==== PROVIDED RECORDS ====

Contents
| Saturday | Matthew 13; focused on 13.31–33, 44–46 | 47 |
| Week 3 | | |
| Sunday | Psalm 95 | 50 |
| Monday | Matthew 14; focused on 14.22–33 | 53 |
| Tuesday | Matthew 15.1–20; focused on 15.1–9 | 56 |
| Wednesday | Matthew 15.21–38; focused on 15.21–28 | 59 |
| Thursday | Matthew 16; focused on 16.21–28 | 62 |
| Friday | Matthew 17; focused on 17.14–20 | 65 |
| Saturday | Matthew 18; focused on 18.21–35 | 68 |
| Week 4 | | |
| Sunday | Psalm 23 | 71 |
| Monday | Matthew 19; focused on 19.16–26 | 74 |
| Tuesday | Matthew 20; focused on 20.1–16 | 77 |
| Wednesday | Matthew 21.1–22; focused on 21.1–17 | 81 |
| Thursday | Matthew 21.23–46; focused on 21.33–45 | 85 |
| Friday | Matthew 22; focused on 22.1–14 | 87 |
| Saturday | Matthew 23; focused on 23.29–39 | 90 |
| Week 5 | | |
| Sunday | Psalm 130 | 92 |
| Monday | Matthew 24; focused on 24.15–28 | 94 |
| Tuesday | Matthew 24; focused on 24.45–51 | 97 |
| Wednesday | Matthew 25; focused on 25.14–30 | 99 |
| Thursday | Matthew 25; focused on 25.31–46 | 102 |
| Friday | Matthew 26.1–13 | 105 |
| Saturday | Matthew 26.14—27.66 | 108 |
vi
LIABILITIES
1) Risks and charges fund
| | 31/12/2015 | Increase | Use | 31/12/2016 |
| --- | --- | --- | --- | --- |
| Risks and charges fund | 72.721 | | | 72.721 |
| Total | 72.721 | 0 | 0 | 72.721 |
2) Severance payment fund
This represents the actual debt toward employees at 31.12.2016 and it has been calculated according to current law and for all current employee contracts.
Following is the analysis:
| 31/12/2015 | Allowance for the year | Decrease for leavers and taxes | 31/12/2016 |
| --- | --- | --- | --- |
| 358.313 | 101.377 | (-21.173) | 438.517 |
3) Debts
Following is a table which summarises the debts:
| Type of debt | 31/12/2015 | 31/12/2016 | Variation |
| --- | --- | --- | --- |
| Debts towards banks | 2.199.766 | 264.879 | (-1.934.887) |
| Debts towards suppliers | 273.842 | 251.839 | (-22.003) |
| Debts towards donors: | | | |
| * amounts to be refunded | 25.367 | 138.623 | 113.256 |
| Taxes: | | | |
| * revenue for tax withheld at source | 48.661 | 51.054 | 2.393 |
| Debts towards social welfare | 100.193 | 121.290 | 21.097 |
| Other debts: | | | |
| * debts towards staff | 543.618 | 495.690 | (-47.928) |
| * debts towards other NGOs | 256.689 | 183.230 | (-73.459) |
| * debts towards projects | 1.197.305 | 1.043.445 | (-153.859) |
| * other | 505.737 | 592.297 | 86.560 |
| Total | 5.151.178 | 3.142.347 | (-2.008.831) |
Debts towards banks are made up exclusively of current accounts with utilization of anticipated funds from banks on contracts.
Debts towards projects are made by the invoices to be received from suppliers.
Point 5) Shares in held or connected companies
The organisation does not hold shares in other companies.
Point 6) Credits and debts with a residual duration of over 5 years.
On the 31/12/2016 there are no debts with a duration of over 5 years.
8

====

§ **TRY IT**: Nothing in the records may change. Print all of them.

§ **EXPECTED ANSWER**:
Contents
| Saturday | Matthew 13; focused on 13.31–33, 44–46 | 47 |
| Week 3 | | |
| Sunday | Psalm 95 | 50 |
| Monday | Matthew 14; focused on 14.22–33 | 53 |
| Tuesday | Matthew 15.1–20; focused on 15.1–9 | 56 |
| Wednesday | Matthew 15.21–38; focused on 15.21–28 | 59 |
| Thursday | Matthew 16; focused on 16.21–28 | 62 |
| Friday | Matthew 17; focused on 17.14–20 | 65 |
| Saturday | Matthew 18; focused on 18.21–35 | 68 |
| Week 4 | | |
| Sunday | Psalm 23 | 71 |
| Monday | Matthew 19; focused on 19.16–26 | 74 |
| Tuesday | Matthew 20; focused on 20.1–16 | 77 |
| Wednesday | Matthew 21.1–22; focused on 21.1–17 | 81 |
| Thursday | Matthew 21.23–46; focused on 21.33–45 | 85 |
| Friday | Matthew 22; focused on 22.1–14 | 87 |
| Saturday | Matthew 23; focused on 23.29–39 | 90 |
| Week 5 | | |
| Sunday | Psalm 130 | 92 |
| Monday | Matthew 24; focused on 24.15–28 | 94 |
| Tuesday | Matthew 24; focused on 24.45–51 | 97 |
| Wednesday | Matthew 25; focused on 25.14–30 | 99 |
| Thursday | Matthew 25; focused on 25.31–46 | 102 |
| Friday | Matthew 26.1–13 | 105 |
| Saturday | Matthew 26.14—27.66 | 108 |
vi
LIABILITIES
1) Risks and charges fund
| | 31/12/2015 | Increase | Use | 31/12/2016 |
| --- | --- | --- | --- | --- |
| Risks and charges fund | 72.721 | | | 72.721 |
| Total | 72.721 | 0 | 0 | 72.721 |
2) Severance payment fund
This represents the actual debt toward employees at 31.12.2016 and it has been calculated according to current law and for all current employee contracts.
Following is the analysis:
| 31/12/2015 | Allowance for the year | Decrease for leavers and taxes | 31/12/2016 |
| --- | --- | --- | --- |
| 358.313 | 101.377 | (-21.173) | 438.517 |
3) Debts
Following is a table which summarises the debts:
| Type of debt | 31/12/2015 | 31/12/2016 | Variation |
| --- | --- | --- | --- |
| Debts towards banks | 2.199.766 | 264.879 | (-1.934.887) |
| Debts towards suppliers | 273.842 | 251.839 | (-22.003) |
| Debts towards donors: | | | |
| * amounts to be refunded | 25.367 | 138.623 | 113.256 |
| Taxes: | | | |
| * revenue for tax withheld at source | 48.661 | 51.054 | 2.393 |
| Debts towards social welfare | 100.193 | 121.290 | 21.097 |
| Other debts: | | | |
| * debts towards staff | 543.618 | 495.690 | (-47.928) |
| * debts towards other NGOs | 256.689 | 183.230 | (-73.459) |
| * debts towards projects | 1.197.305 | 1.043.445 | (-153.859) |
| * other | 505.737 | 592.297 | 86.560 |
| Total | 5.151.178 | 3.142.347 | (-2.008.831) |
Debts towards banks are made up exclusively of current accounts with utilization of anticipated funds from banks on contracts.
Debts towards projects are made by the invoices to be received from suppliers.
Point 5) Shares in held or connected companies
The organisation does not hold shares in other companies.
Point 6) Credits and debts with a residual duration of over 5 years.
On the 31/12/2016 there are no debts with a duration of over 5 years.
8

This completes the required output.